DATA SECTION
■ ■ ■ ■ ■
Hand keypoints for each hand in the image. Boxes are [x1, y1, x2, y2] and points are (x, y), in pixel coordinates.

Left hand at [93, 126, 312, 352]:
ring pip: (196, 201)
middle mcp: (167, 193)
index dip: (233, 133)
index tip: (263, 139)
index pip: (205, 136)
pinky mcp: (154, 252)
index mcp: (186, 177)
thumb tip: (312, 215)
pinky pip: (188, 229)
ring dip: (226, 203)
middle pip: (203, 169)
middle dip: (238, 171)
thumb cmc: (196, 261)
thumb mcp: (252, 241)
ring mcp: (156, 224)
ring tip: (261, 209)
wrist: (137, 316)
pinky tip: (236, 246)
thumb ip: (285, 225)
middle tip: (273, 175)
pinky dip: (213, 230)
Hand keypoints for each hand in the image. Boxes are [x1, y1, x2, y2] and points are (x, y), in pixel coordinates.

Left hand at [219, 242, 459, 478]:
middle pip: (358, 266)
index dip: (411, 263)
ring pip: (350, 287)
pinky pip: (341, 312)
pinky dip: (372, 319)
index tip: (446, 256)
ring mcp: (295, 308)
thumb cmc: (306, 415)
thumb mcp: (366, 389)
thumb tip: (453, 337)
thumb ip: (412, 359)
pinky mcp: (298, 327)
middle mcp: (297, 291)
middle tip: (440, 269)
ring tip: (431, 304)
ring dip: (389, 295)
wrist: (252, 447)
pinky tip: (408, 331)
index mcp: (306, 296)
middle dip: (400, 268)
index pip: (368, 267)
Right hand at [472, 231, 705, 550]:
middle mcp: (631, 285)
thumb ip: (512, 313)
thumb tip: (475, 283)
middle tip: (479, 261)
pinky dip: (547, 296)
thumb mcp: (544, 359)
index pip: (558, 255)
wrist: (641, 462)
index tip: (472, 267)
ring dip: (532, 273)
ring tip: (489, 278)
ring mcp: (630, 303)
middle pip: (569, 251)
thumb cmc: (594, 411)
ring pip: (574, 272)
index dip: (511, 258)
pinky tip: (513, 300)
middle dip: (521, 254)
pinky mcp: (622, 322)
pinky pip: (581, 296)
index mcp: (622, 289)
■ ■ ■ ■ ■
TASK PROMPT
Begin at the top of the listing above and set down each line exactly. Stop after the line that contains "thumb ip: (285, 225)".

RESPONSE TO THE EXERCISE
Hand keypoints for each hand in the image. Boxes are [x1, y1, x2, y2] and points are (x, y), in pixel coordinates.

Left hand at [93, 126, 312, 352]:
ring pip: (196, 201)
middle mcp: (167, 193)
index dip: (233, 133)
index tip: (263, 139)
index pip: (205, 136)
pinky mcp: (154, 252)
index mcp: (186, 177)
thumb tip: (312, 215)
pinky pip: (188, 229)
ring dip: (226, 203)
middle pip: (203, 169)
middle dip: (238, 171)
thumb cmc: (196, 261)
thumb mcp: (252, 241)
ring mcp: (156, 224)
ring tip: (261, 209)
wrist: (137, 316)
pinky tip: (236, 246)
thumb ip: (285, 225)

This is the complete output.